Häufig gestellte Fragen

Ist die Javanese dasselbe wie die Balinese?
Genetisch sind sie eng verwandt und bei TICA sogar zu einer Rasse zusammengefasst. Bei der CFA bleiben es zwei getrennte Eintragungen, deren einziger Unterschied die zugelassenen Farben sind.

Stammt die Javanese ursprünglich von der Insel Java?
Nein. Die Rasse wurde in den Vereinigten Staaten entwickelt; der Name verweist auf die Nachbarinsel von Bali, als Anspielung auf die Verwandtschaft mit der Balinese.

Ist eine Javanese als Einzelkatze bei einem vollen Arbeitsalltag geeignet?
Das hängt stark davon ab, wie viele Stunden du regelmäßig abwesend bist. Bei langer, täglicher Abwesenheit ist eine zweite Katze oder ein Hund als Gesellschaft ernsthaft zu erwägen.

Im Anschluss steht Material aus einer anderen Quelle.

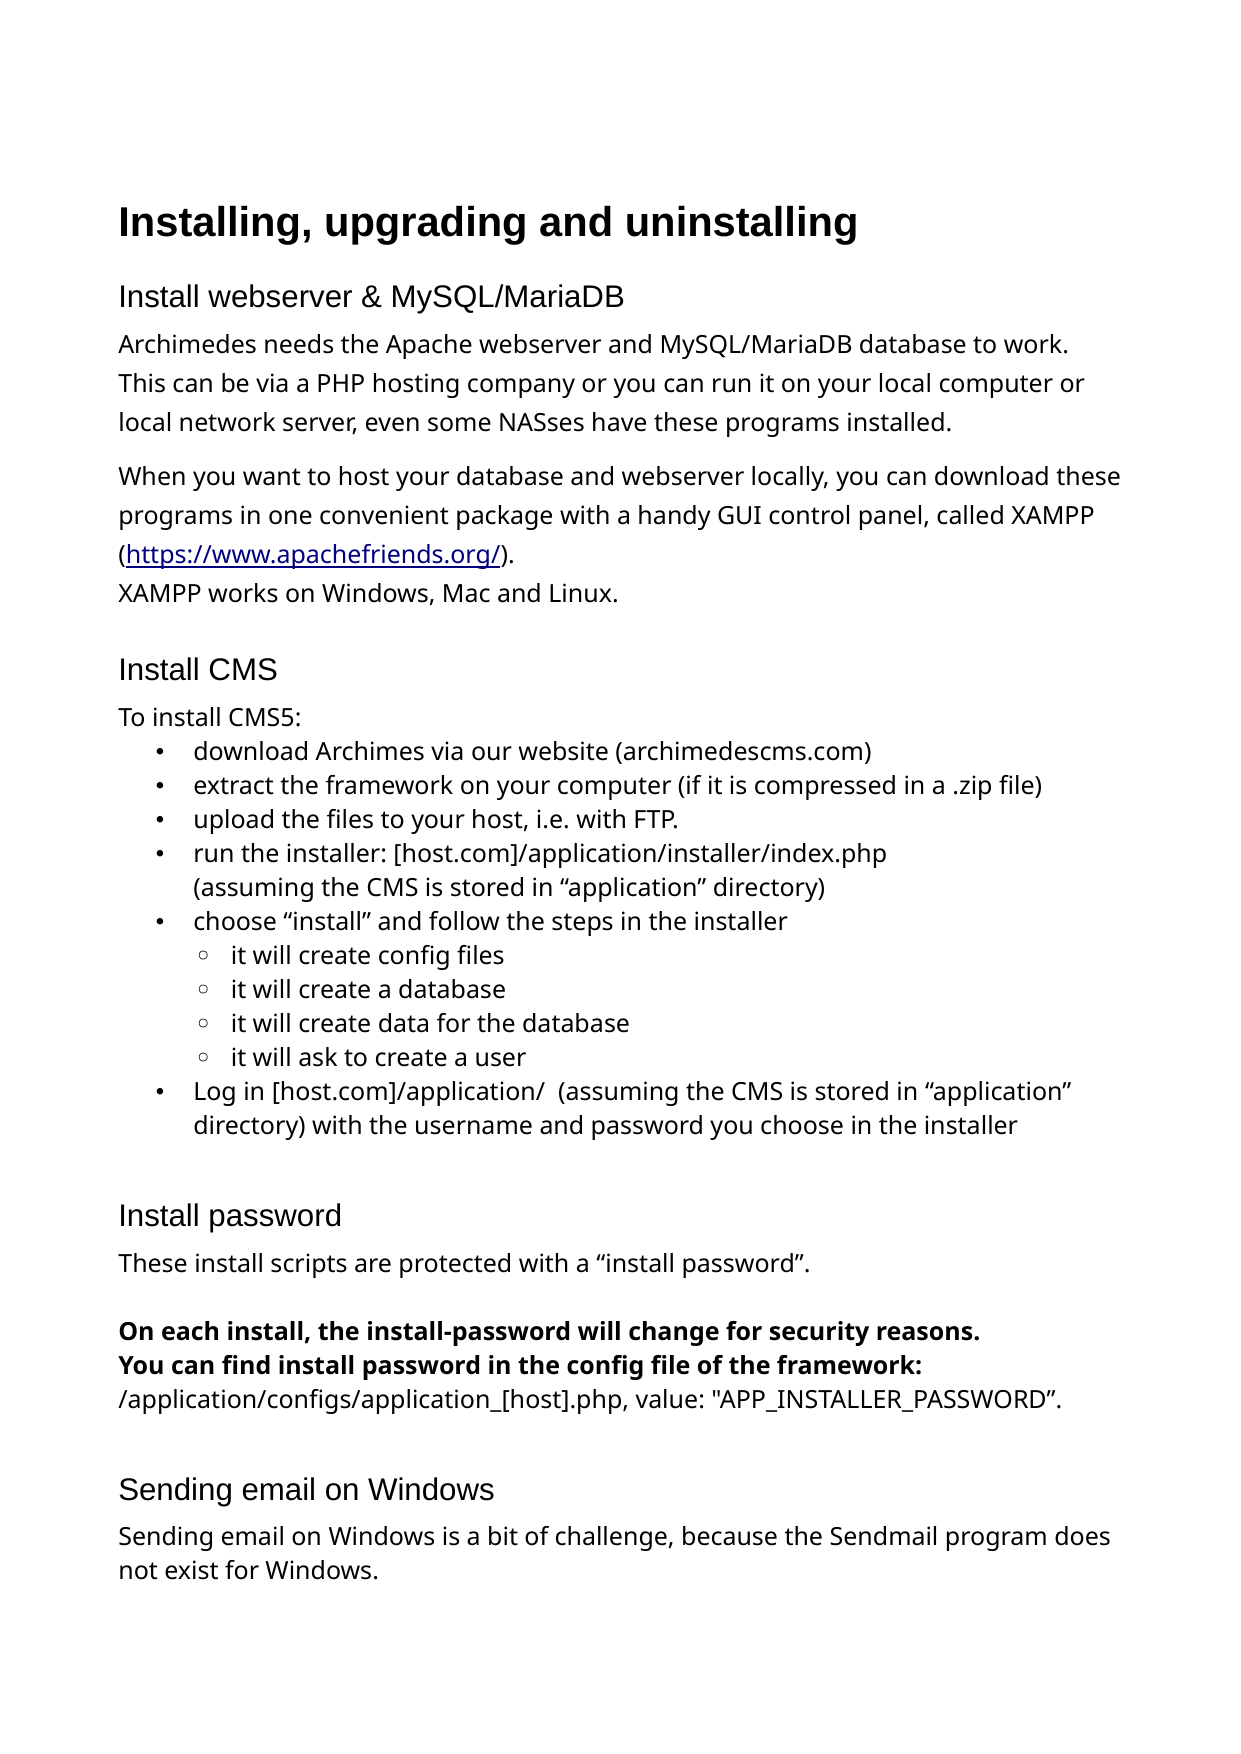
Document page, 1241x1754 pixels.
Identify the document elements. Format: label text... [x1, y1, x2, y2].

list it will create a database [193, 972, 1122, 1006]
text Sending email on Windows is a bit of challenge, because the Sendmail program does not exist for Windows. [118, 1519, 1122, 1587]
list choose “install” and follow the steps in the installer [156, 903, 1122, 938]
subtitle Install CMS [118, 651, 1122, 687]
text On each install, the install-password will change for security reasons. You can find install password in the config file of the framework: [118, 1313, 1122, 1382]
text /application/configs/application_[host].php, value: "APP_INSTALLER_PASSWORD”. [118, 1382, 1122, 1416]
list extract the framework on your computer (if it is compressed in a .zip file) [156, 767, 1122, 801]
list download Archimes via our website (archimedescms.com) [156, 733, 1122, 767]
list Log in [host.com]/application/ (assuming the CMS is stored in “application” directory) with the username and password you choose in the installer [156, 1074, 1122, 1176]
text When you want to host your database and webserver locally, you can download these programs in one convenient package with a handy GUI control panel, called XAMPP (https://www.apachefriends.org/). XAMPP works on Windows, Mac and Linux. [118, 459, 1122, 610]
text These install scripts are protected with a “install password”. [118, 1245, 1122, 1279]
text Archimedes needs the Apache webserver and MySQL/MariaDB database to work. This can be via a PHP hosting company or you can run it on your local computer or local network server, even some NASses have these programs installed. [118, 327, 1122, 439]
subtitle Installing, upgrading and uninstalling [118, 197, 1122, 245]
list it will ask to create a user [193, 1040, 1122, 1074]
text To install CMS5: [118, 699, 1122, 733]
list it will create data for the database [193, 1006, 1122, 1040]
subtitle Install webserver & MySQL/MariaDB [118, 278, 1122, 314]
list run the installer: [host.com]/application/installer/index.php (assuming the CMS is stored in “application” directory) [156, 835, 1122, 903]
subtitle Install password [118, 1197, 1122, 1233]
list it will create config files [193, 938, 1122, 972]
subtitle Sending email on Windows [118, 1471, 1122, 1506]
list upload the files to your host, i.e. with FTP. [156, 801, 1122, 835]
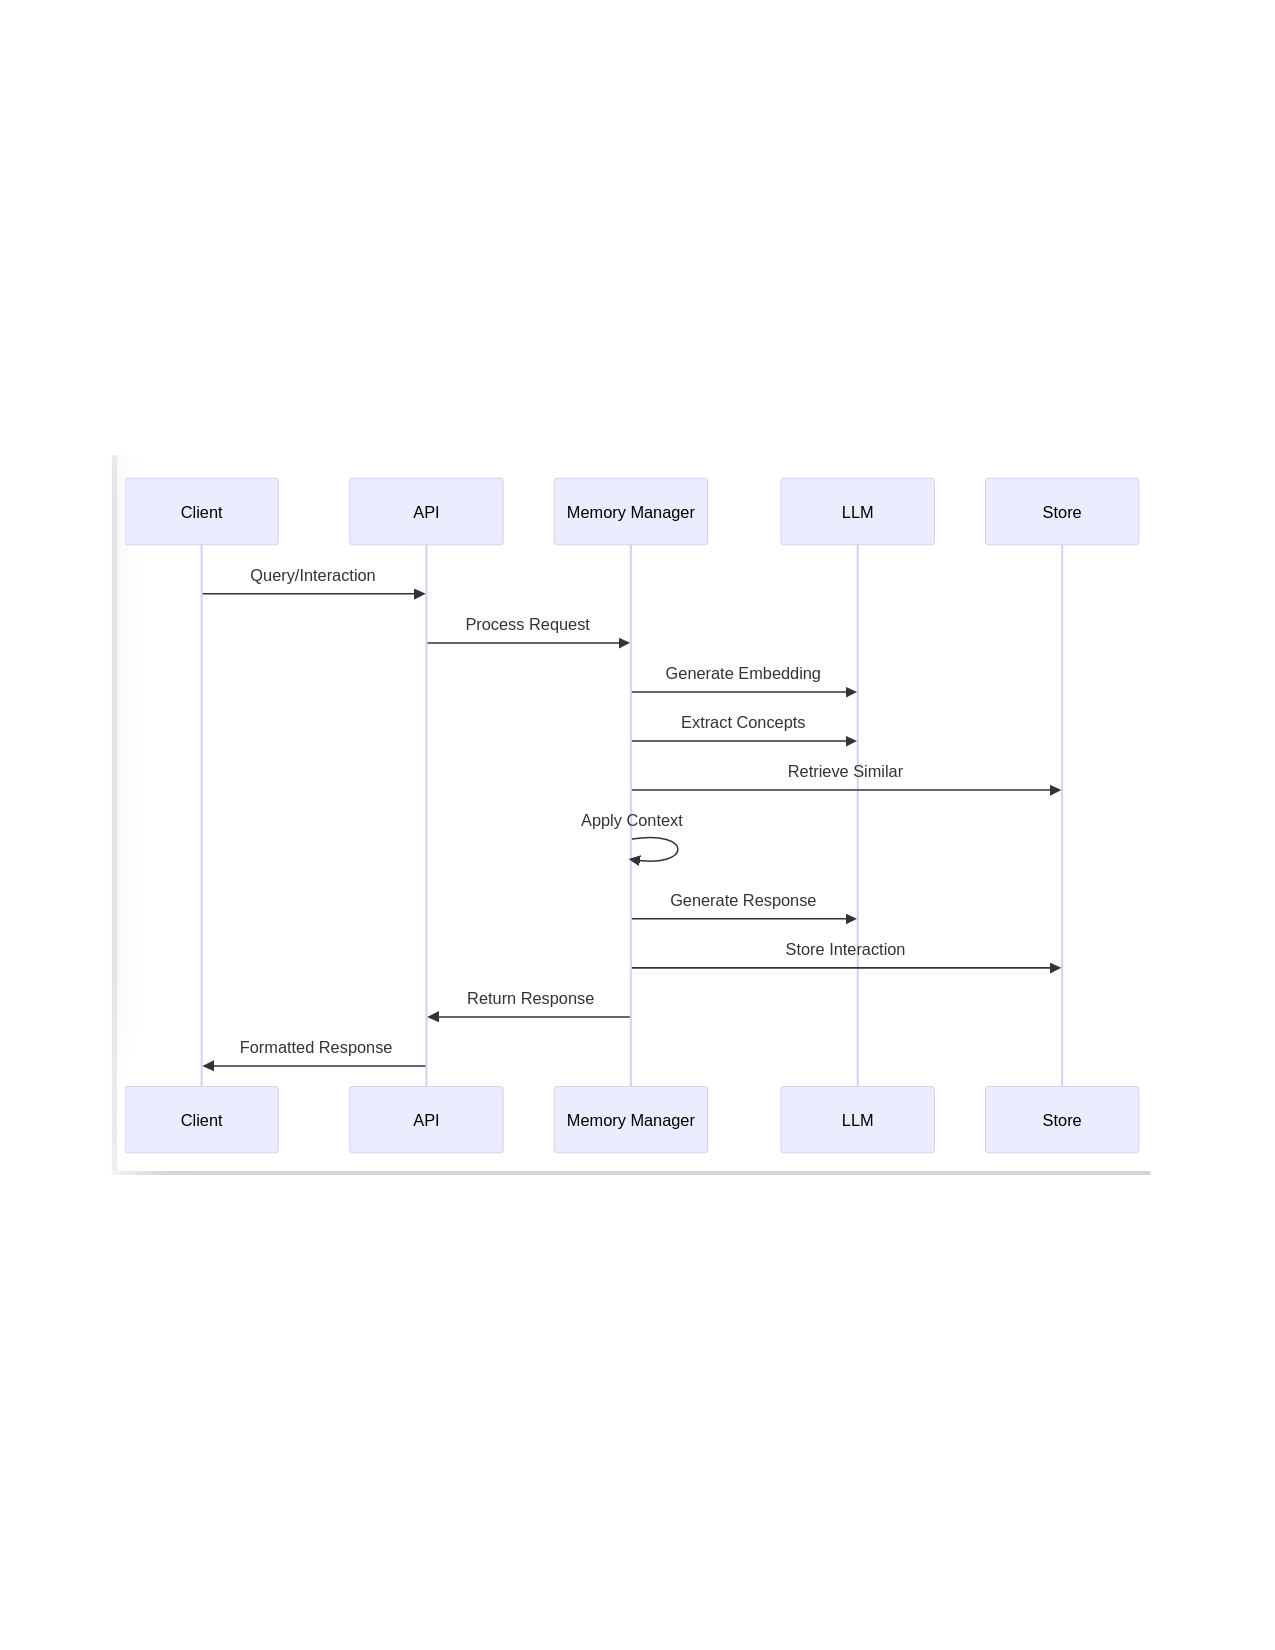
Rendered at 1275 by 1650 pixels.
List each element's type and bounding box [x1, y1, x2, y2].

picture [111, 455, 1151, 1175]
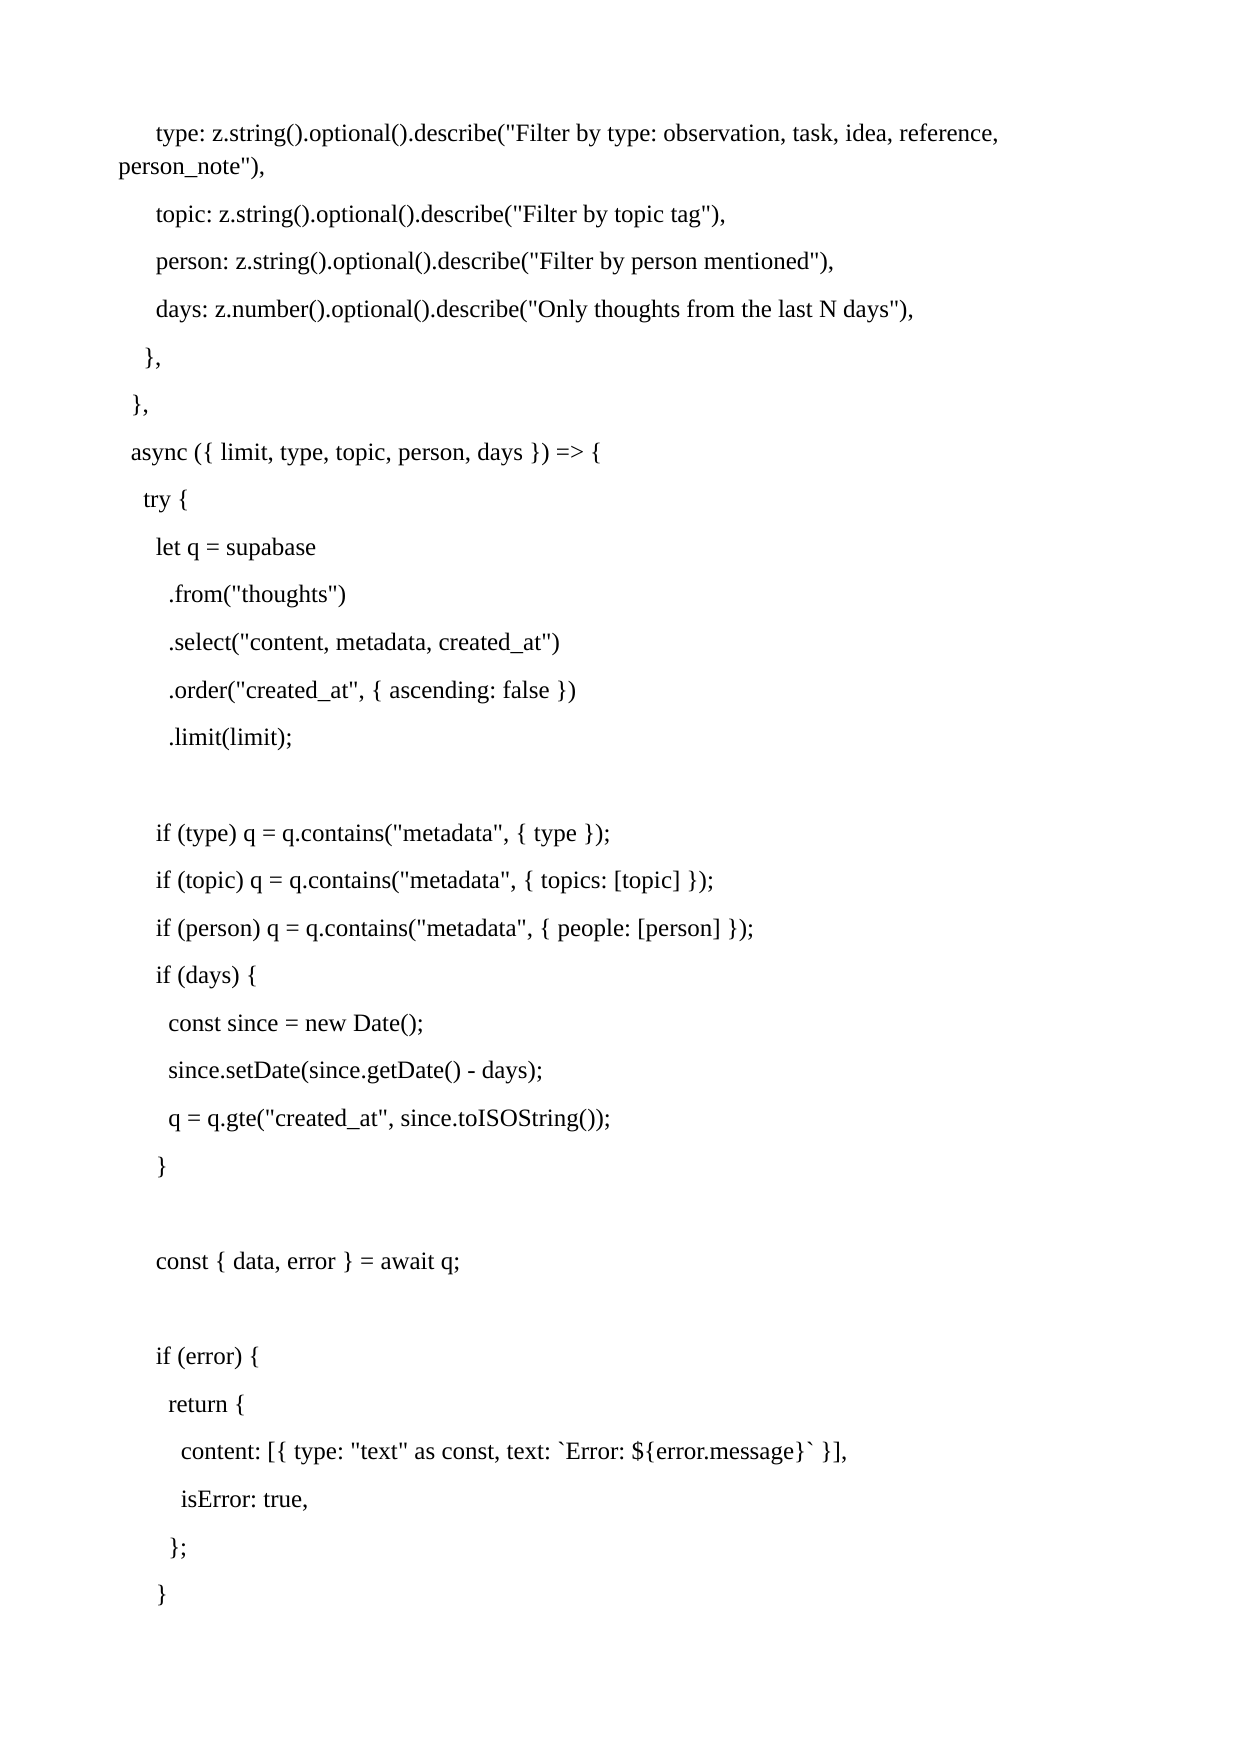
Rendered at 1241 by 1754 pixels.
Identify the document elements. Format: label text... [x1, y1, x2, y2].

Verliert eine Javanese viele Haare?
Weniger als doppelhaarige Rassen, da eine dichte Unterwolle fehlt, doch "haarlos" ist keine langhaarige Katze.

Ist die Javanese für Menschen mit Katzenallergie geeignet?
Es gibt keine wirklich hypoallergene Katze. Manche Menschen berichten von weniger Beschwerden bei orientalischen Rassen, doch das unterscheidet sich stark von Person zu Person und ist nicht nachweislich rassegebunden.

Fazit

Die Javanese ist eine attraktive Wahl für alle, die eine intelligente, gesprächige und stark menschenbezogene Katze suchen und bereit sind, täglich Zeit und Aufmerksamkeit zu investieren. Die Fellpflege ist überschaubar, der soziale Bedarf jedoch groß: Dies ist keine Katze für einen Haushalt, in dem sie den größten Teil des Tages allein verbringt. Für alle, die viel zu Hause sind und eine Katze mögen, die sich deutlich bemerkbar macht und aktive Interaktion sucht, bietet die Javanese eine lebhafte, anhängliche Begleiterin mit vergleichsweise pflegeleichtem, seidigem Fell.